三陸鉄道の社員や関係者の皆さんが執筆する「次の10年」という冊子に、ディスカバー・リアス代表の中尾が拙文を投稿させていただきました。「次の10年」は、震災から10年間、三陸の復興に尽力してきた三鉄への、これからの期待や展望のメッセージを集めたものです。中尾はこのホームページの冒頭でも書いた「三陸が新しいランニングフィールドになった」ことを書かせていただきました。発行者の方にご了承をいただき転載します。お読みいただければ幸いです。
復興した三陸は、最高のランニングフィールドだ。
特定非営利活動法人ディスカバー・リアス 代表理事 中尾益巳
「海を見ながら山を走れる。こんな場所はなかなかないよ。」
知り合いのランナーに三陸の特徴を伝える時、私がよく使う言葉である。海と山が一体化したリアス海岸の地形は、ランニングを好む人たちにとって非常に珍しく、魅力的なフィールドである。しかしそのことは全国の市民ランナーにほとんど知られていない。そしてその環境が震災の復興工事によって整備され、三陸鉄道がさらに面白さを増しているのである。
2011年、震災ボランティアとして初めて三陸を訪れた私は、リアス海岸の魅力と可能性に惹かれ、2年前に早期退職して東京から大船渡に移住した。現在は全長311kmの距離を旅のように走る「ステージレース三陸311」の準備を続ける一方、三陸鉄道とコラボした「さんロゲ(三陸鉄道ロゲイニング )」というイベントも開催している。その活動の中で、この地域のランニング環境を向上させている特徴がいくつもあることを、目と足で感じている。

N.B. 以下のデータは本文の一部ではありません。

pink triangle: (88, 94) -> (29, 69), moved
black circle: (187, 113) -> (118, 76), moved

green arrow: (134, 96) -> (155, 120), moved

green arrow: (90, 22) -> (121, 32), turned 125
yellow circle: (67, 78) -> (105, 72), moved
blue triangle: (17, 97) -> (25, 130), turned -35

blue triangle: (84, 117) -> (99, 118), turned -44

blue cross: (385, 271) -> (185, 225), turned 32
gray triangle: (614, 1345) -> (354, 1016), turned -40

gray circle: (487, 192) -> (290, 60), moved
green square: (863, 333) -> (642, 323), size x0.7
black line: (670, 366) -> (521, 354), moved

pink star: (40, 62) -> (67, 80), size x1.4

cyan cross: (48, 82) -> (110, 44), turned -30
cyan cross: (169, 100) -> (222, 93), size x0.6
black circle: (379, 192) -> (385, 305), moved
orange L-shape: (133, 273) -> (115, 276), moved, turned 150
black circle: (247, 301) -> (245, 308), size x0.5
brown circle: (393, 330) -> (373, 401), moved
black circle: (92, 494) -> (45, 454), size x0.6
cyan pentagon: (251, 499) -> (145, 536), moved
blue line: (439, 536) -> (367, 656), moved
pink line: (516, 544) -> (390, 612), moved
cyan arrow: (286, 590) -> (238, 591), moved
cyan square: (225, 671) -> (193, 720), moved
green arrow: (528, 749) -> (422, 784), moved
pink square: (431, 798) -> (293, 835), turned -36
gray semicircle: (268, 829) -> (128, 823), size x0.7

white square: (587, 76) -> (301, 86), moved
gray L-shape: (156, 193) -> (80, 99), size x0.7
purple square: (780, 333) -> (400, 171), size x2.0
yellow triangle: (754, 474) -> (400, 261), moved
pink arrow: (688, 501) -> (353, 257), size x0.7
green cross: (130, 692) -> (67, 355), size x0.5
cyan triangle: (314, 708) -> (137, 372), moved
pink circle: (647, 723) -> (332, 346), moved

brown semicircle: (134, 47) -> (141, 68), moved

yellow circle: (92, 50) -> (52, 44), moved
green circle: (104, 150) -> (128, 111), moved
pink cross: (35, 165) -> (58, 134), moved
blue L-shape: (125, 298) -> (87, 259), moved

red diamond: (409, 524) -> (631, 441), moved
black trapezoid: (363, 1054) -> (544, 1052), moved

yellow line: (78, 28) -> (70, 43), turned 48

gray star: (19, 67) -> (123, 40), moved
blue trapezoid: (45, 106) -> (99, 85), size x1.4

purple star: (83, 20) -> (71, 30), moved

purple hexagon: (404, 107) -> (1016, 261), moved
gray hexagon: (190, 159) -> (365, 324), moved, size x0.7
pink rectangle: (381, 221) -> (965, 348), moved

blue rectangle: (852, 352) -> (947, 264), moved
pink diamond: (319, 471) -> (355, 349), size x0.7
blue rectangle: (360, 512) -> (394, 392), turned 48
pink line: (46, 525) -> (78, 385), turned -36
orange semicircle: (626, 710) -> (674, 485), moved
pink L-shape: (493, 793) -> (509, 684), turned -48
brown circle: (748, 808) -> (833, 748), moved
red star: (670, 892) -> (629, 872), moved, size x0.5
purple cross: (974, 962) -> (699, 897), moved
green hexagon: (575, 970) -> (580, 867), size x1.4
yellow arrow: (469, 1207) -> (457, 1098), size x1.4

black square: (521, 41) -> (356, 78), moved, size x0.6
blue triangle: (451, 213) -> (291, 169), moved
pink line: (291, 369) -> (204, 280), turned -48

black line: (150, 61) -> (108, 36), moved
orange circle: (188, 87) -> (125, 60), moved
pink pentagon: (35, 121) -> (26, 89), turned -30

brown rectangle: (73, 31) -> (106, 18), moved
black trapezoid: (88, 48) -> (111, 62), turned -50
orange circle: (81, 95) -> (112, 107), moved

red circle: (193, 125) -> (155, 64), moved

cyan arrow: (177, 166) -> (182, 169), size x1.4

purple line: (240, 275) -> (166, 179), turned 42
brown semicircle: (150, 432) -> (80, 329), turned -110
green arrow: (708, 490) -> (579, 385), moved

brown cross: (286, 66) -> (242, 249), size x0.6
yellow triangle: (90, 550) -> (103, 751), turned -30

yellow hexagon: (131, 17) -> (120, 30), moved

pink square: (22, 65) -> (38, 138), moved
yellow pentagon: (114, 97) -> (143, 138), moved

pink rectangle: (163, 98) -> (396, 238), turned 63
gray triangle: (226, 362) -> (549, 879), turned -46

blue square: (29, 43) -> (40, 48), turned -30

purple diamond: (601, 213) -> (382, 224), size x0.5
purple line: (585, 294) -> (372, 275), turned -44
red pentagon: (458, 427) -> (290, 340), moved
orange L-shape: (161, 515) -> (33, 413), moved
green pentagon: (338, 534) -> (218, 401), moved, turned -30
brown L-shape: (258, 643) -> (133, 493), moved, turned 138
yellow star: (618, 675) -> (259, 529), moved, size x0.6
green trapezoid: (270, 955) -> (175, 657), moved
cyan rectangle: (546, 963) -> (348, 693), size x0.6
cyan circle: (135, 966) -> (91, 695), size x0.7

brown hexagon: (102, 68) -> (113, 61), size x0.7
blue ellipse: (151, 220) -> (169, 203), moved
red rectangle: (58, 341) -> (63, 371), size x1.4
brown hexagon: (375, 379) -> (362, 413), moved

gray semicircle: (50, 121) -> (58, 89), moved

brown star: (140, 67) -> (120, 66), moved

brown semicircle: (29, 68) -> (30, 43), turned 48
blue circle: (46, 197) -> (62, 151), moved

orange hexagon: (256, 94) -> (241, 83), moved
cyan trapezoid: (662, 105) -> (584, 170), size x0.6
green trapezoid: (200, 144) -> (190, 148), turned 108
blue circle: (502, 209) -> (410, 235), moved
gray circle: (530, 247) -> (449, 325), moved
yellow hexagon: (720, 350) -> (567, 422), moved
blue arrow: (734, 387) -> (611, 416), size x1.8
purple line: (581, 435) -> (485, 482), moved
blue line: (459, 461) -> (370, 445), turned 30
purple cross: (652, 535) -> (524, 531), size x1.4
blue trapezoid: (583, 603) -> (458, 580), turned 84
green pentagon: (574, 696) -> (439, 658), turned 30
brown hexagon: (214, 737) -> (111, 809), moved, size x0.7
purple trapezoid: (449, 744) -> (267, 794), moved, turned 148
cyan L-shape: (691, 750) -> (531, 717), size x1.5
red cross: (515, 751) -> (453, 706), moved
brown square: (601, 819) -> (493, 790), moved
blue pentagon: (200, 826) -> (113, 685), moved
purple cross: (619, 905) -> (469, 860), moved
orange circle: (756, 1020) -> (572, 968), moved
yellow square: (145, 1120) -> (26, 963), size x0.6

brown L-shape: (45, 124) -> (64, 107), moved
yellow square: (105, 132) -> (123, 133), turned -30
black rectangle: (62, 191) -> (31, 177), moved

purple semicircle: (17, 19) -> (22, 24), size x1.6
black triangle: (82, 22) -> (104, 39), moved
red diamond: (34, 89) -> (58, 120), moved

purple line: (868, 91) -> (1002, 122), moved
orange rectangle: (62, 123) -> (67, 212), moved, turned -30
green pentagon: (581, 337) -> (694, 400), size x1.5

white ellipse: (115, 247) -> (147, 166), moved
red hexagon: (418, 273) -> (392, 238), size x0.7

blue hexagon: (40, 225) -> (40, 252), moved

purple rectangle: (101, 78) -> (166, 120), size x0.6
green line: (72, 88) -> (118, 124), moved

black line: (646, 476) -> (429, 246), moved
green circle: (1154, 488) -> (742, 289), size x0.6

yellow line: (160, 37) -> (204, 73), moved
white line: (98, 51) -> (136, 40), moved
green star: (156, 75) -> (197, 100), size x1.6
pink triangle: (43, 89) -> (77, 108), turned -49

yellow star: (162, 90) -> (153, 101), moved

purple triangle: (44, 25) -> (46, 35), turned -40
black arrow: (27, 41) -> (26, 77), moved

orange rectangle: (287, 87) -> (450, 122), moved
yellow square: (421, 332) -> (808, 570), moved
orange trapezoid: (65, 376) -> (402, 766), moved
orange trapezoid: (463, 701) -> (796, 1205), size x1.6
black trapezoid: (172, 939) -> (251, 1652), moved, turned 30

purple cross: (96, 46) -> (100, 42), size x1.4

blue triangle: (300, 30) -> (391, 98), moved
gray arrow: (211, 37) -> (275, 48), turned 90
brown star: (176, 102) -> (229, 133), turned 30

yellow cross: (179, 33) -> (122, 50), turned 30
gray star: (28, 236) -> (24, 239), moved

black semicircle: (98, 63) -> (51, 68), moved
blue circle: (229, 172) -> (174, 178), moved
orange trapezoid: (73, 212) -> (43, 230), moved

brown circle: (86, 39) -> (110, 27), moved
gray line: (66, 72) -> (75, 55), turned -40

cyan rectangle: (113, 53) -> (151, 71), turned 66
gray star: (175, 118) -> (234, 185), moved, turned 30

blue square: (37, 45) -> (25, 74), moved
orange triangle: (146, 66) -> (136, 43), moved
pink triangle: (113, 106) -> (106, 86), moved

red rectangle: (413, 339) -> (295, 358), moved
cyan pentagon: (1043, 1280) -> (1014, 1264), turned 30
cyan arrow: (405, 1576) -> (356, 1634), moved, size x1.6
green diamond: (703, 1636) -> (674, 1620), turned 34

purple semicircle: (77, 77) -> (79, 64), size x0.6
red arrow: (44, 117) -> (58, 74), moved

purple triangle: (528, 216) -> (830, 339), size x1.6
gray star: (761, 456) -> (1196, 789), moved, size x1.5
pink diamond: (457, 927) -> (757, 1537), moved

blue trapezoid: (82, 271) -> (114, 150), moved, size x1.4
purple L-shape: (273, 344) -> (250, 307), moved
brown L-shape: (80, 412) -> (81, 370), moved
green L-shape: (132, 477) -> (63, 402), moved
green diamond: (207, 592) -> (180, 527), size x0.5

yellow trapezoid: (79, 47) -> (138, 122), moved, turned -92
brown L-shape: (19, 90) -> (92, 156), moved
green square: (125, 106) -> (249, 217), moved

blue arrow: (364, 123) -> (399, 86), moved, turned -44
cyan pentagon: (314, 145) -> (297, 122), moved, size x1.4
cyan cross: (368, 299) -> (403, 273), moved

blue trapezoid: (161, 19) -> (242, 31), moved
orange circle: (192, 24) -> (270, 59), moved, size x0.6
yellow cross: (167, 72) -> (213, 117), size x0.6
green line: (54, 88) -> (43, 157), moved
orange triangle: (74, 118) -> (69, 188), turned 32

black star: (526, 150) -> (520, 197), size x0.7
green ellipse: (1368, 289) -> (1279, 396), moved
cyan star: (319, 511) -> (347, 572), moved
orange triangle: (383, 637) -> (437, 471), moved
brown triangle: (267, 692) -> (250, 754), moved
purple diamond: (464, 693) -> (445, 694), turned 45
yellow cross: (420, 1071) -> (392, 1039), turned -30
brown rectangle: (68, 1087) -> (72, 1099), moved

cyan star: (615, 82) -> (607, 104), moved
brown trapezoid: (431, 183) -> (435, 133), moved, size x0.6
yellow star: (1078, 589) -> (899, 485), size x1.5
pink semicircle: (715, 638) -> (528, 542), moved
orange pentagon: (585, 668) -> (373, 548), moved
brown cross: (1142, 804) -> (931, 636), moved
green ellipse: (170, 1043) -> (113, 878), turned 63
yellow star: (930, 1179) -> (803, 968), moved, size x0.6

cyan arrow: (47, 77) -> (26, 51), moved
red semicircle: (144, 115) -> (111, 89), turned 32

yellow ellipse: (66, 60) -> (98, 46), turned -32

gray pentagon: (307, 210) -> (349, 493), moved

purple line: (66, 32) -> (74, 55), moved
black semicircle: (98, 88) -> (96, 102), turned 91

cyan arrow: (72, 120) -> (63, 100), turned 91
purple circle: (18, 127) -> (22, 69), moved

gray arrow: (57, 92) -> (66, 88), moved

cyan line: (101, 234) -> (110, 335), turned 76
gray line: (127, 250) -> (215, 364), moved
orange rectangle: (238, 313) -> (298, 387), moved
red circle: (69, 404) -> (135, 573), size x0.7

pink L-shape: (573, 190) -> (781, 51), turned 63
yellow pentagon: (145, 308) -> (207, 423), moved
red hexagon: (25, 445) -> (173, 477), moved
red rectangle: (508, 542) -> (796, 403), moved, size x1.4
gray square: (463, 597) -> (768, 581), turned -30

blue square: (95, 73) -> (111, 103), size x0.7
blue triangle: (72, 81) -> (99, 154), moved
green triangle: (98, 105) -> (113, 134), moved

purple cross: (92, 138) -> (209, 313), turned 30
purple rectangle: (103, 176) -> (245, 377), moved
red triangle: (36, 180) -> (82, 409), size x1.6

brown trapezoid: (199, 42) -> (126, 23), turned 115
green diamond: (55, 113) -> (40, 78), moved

特徴の一つ目は「道」。全線開通した三陸自動車道はよく知られているが、国道45号線や県道・市道・町道も多くの箇所で改修され、幅の広い歩道が作られている。安全かつ快適に走れる道だ。
二つ目は「防潮堤」。津波を防ぐために作られた巨大な防潮堤だが、そのいくつかは階段や手すりが整備された遊歩道になっている。堤防に登れば景観は最高。そして津波の怖さを実感することもできる。
三つ目は「みちのく潮風トレイル」。環境省が復興事業として整備したトレイルは青森から福島まで1000km以上にも及ぶが、特に岩手県内には海のすぐ近くの山林ルートが多く、まさに「海が見える山のトレイル」。繰り返すが、こんなトレイルは全国的にも珍しい。
そして四つ目の特徴は、意外に思えるかもしれないが「トイレ」である。町から離れるとトイレに困ることがよくあるが、三陸では津波で流失した漁港や公園にトイレが新設され、そのほとんどが温水洗浄式トイレである。長距離を走るランナーたちは「えっ、こんなところにきれいなトイレが!」と驚き安心することが多いだろう。
そして最後の特徴が三陸鉄道。「みちのく潮風トレイル」など海沿いのランニングルートと並行している三鉄は、走る旅のツールとして最適。車よりも三鉄を使った方が、ワンウェイの旅として楽しめる。駅間が短い区間もあるため「もう一駅分走ってみるか」と距離の調整もしやすい。
そんな三鉄さんのご協力をいただき、私たちNPOディスカバー・リアスが企画したイベントが「さんロゲ(三陸鉄道ロゲイニング)」。ロゲイニングとはオリエンテーリングの一種で、制限時間内にチェックポイントを数多く回って得点を競うアウトドアスポーツだが、三鉄を使うことで競技エリアが広がる。2022年に開催した「第1回in宮古&山田」「第2回in釜石&大槌」には東北各県や東京からも参加者が集まり、新たな観光振興イベントとして定着しつつある。
ランニングという、シンプルで誰でもできるスポーツだからこそ、いろんな楽しみ方ができる。その多様な楽しみ方を提供する環境が震災復興の副産物として生まれていることを、私たちはもっともっと広めていきたい。